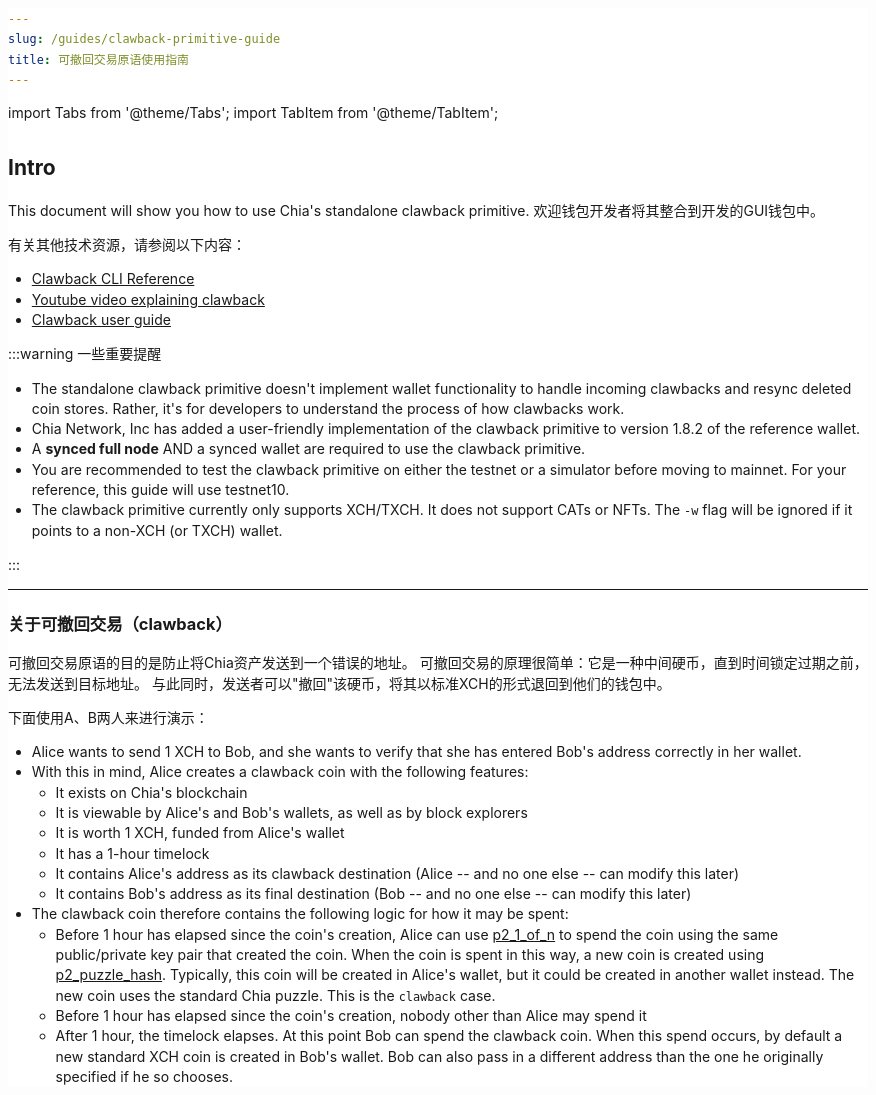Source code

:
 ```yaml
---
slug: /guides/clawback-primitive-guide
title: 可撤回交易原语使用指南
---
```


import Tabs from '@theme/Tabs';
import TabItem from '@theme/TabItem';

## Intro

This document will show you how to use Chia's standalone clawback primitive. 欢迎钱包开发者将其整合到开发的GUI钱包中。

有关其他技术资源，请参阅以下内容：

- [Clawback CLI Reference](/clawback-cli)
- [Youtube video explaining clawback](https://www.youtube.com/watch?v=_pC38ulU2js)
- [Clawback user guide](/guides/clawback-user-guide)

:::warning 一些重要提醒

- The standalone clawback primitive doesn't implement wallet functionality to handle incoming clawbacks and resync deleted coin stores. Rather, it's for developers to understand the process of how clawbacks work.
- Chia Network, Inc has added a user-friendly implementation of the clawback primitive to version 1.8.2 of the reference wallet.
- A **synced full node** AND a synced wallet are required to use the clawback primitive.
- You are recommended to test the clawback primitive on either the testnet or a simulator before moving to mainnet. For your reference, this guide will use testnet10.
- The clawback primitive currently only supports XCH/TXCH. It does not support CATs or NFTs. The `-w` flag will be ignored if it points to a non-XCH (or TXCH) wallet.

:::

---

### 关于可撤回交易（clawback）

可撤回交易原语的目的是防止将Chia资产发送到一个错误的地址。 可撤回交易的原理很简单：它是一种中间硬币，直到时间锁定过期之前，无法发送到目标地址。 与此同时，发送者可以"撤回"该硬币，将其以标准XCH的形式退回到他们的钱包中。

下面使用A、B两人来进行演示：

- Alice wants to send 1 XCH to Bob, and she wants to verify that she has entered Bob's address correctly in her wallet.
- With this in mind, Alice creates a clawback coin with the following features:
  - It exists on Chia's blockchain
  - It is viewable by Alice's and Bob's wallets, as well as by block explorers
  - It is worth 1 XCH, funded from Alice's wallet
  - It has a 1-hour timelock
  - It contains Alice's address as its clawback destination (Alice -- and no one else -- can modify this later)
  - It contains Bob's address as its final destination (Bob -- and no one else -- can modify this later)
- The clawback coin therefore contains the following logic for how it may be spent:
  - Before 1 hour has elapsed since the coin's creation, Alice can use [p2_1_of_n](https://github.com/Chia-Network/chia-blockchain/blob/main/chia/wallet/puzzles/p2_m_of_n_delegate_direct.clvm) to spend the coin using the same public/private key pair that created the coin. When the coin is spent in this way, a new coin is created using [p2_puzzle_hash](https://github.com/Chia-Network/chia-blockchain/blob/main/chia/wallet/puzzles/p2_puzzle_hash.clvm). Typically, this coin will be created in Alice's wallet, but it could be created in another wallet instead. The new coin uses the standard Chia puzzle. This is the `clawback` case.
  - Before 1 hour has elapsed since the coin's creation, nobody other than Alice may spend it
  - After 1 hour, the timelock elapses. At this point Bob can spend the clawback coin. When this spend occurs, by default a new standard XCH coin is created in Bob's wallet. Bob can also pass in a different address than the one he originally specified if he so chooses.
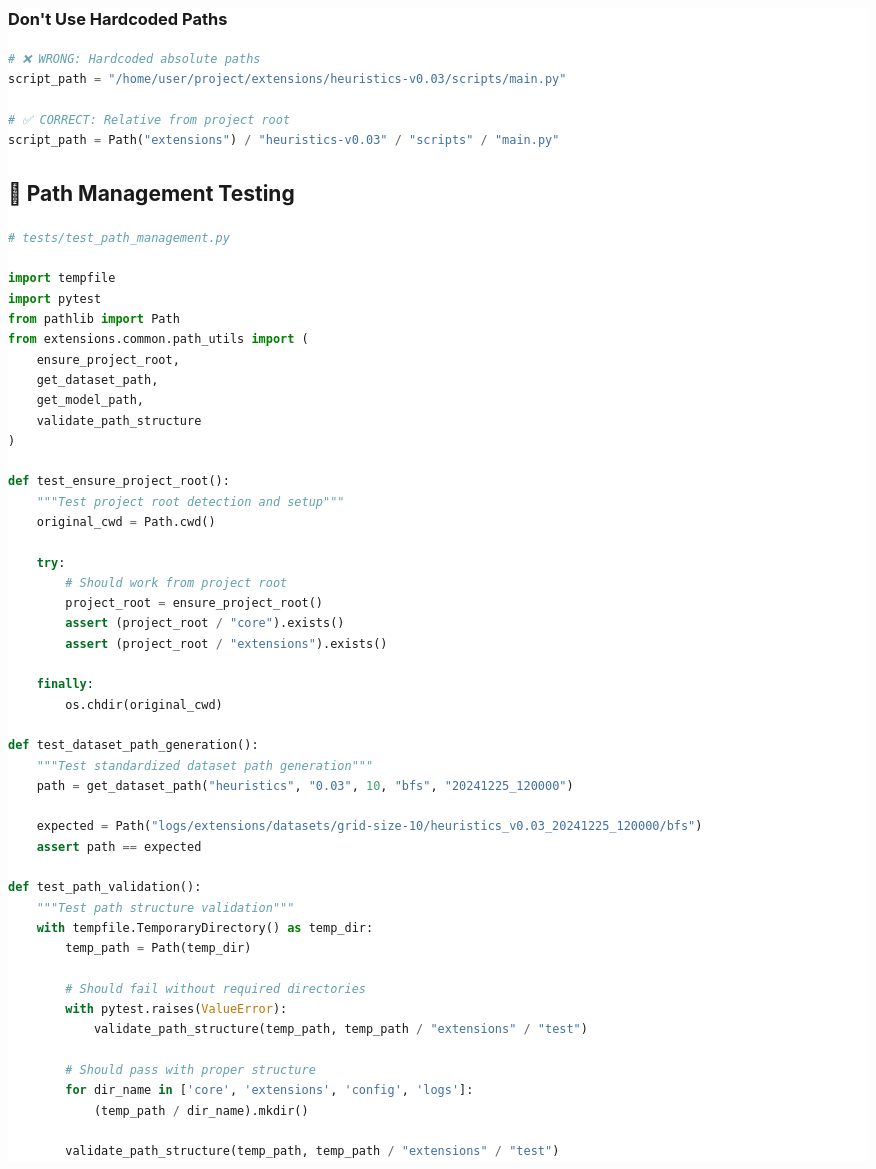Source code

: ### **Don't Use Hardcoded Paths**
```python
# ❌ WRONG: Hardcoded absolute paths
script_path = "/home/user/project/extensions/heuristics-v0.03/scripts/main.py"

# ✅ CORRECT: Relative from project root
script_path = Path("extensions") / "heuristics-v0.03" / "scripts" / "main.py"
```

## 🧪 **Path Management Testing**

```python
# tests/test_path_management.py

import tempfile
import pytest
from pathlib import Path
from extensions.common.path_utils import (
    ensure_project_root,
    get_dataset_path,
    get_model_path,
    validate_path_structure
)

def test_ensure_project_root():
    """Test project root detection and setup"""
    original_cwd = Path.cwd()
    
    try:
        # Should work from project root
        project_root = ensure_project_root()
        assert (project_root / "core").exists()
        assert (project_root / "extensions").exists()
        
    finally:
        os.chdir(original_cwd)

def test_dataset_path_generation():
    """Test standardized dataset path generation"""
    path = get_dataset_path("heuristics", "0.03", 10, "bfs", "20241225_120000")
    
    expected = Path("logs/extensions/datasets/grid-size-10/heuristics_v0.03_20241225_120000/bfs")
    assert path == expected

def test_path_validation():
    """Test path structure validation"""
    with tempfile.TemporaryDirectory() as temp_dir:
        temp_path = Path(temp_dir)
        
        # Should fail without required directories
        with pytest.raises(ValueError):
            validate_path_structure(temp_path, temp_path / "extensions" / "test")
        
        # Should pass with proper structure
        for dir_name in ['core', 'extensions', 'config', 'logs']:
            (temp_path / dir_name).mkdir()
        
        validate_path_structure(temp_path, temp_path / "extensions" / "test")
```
········
:: What is expected ::
Repeat the data exactly, excluding the pictures.

:: Result ::
Source code

:
 ```yaml
---
slug: /guides/clawback-primitive-guide
title: 可撤回交易原语使用指南
---
```


import Tabs from '@theme/Tabs';
import TabItem from '@theme/TabItem';

## Intro

This document will show you how to use Chia's standalone clawback primitive. 欢迎钱包开发者将其整合到开发的GUI钱包中。

有关其他技术资源，请参阅以下内容：

- [Clawback CLI Reference](/clawback-cli)
- [Youtube video explaining clawback](https://www.youtube.com/watch?v=_pC38ulU2js)
- [Clawback user guide](/guides/clawback-user-guide)

:::warning 一些重要提醒

- The standalone clawback primitive doesn't implement wallet functionality to handle incoming clawbacks and resync deleted coin stores. Rather, it's for developers to understand the process of how clawbacks work.
- Chia Network, Inc has added a user-friendly implementation of the clawback primitive to version 1.8.2 of the reference wallet.
- A **synced full node** AND a synced wallet are required to use the clawback primitive.
- You are recommended to test the clawback primitive on either the testnet or a simulator before moving to mainnet. For your reference, this guide will use testnet10.
- The clawback primitive currently only supports XCH/TXCH. It does not support CATs or NFTs. The `-w` flag will be ignored if it points to a non-XCH (or TXCH) wallet.

:::

---

### 关于可撤回交易（clawback）

可撤回交易原语的目的是防止将Chia资产发送到一个错误的地址。 可撤回交易的原理很简单：它是一种中间硬币，直到时间锁定过期之前，无法发送到目标地址。 与此同时，发送者可以"撤回"该硬币，将其以标准XCH的形式退回到他们的钱包中。

下面使用A、B两人来进行演示：

- Alice wants to send 1 XCH to Bob, and she wants to verify that she has entered Bob's address correctly in her wallet.
- With this in mind, Alice creates a clawback coin with the following features:
  - It exists on Chia's blockchain
  - It is viewable by Alice's and Bob's wallets, as well as by block explorers
  - It is worth 1 XCH, funded from Alice's wallet
  - It has a 1-hour timelock
  - It contains Alice's address as its clawback destination (Alice -- and no one else -- can modify this later)
  - It contains Bob's address as its final destination (Bob -- and no one else -- can modify this later)
- The clawback coin therefore contains the following logic for how it may be spent:
  - Before 1 hour has elapsed since the coin's creation, Alice can use [p2_1_of_n](https://github.com/Chia-Network/chia-blockchain/blob/main/chia/wallet/puzzles/p2_m_of_n_delegate_direct.clvm) to spend the coin using the same public/private key pair that created the coin. When the coin is spent in this way, a new coin is created using [p2_puzzle_hash](https://github.com/Chia-Network/chia-blockchain/blob/main/chia/wallet/puzzles/p2_puzzle_hash.clvm). Typically, this coin will be created in Alice's wallet, but it could be created in another wallet instead. The new coin uses the standard Chia puzzle. This is the `clawback` case.
  - Before 1 hour has elapsed since the coin's creation, nobody other than Alice may spend it
  - After 1 hour, the timelock elapses. At this point Bob can spend the clawback coin. When this spend occurs, by default a new standard XCH coin is created in Bob's wallet. Bob can also pass in a different address than the one he originally specified if he so chooses.
Source code

: ### **Don't Use Hardcoded Paths**
```python
# ❌ WRONG: Hardcoded absolute paths
script_path = "/home/user/project/extensions/heuristics-v0.03/scripts/main.py"

# ✅ CORRECT: Relative from project root
script_path = Path("extensions") / "heuristics-v0.03" / "scripts" / "main.py"
```

## 🧪 **Path Management Testing**

```python
# tests/test_path_management.py

import tempfile
import pytest
from pathlib import Path
from extensions.common.path_utils import (
    ensure_project_root,
    get_dataset_path,
    get_model_path,
    validate_path_structure
)

def test_ensure_project_root():
    """Test project root detection and setup"""
    original_cwd = Path.cwd()
    
    try:
        # Should work from project root
        project_root = ensure_project_root()
        assert (project_root / "core").exists()
        assert (project_root / "extensions").exists()
        
    finally:
        os.chdir(original_cwd)

def test_dataset_path_generation():
    """Test standardized dataset path generation"""
    path = get_dataset_path("heuristics", "0.03", 10, "bfs", "20241225_120000")
    
    expected = Path("logs/extensions/datasets/grid-size-10/heuristics_v0.03_20241225_120000/bfs")
    assert path == expected

def test_path_validation():
    """Test path structure validation"""
    with tempfile.TemporaryDirectory() as temp_dir:
        temp_path = Path(temp_dir)
        
        # Should fail without required directories
        with pytest.raises(ValueError):
            validate_path_structure(temp_path, temp_path / "extensions" / "test")
        
        # Should pass with proper structure
        for dir_name in ['core', 'extensions', 'config', 'logs']:
            (temp_path / dir_name).mkdir()
        
        validate_path_structure(temp_path, temp_path / "extensions" / "test")
```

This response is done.